** START OF Listed entries **

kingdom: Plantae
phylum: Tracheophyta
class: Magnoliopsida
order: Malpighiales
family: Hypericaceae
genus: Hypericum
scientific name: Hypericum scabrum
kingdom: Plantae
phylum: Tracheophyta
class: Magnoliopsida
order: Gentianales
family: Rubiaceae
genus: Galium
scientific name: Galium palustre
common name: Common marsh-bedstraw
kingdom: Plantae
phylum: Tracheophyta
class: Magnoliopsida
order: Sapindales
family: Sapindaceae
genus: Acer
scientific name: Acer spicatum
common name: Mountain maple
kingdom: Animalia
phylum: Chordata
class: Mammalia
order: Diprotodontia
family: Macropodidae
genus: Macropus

** END OF Listed entries **

● Written exercise: Please give the material from the line containing "scientific name: Acer spicatum" through the end of the material as a two-column CSV with columns named field and value. Use one row per entry, put each item in a single quoted field, and replace any line breaks with spaces.

● Answer below:
field,value
"scientific name:","Acer spicatum"
"common name:","Mountain maple"
"kingdom:","Animalia"
"phylum:","Chordata"
"class:","Mammalia"
"order:","Diprotodontia"
"family:","Macropodidae"
"genus:","Macropus"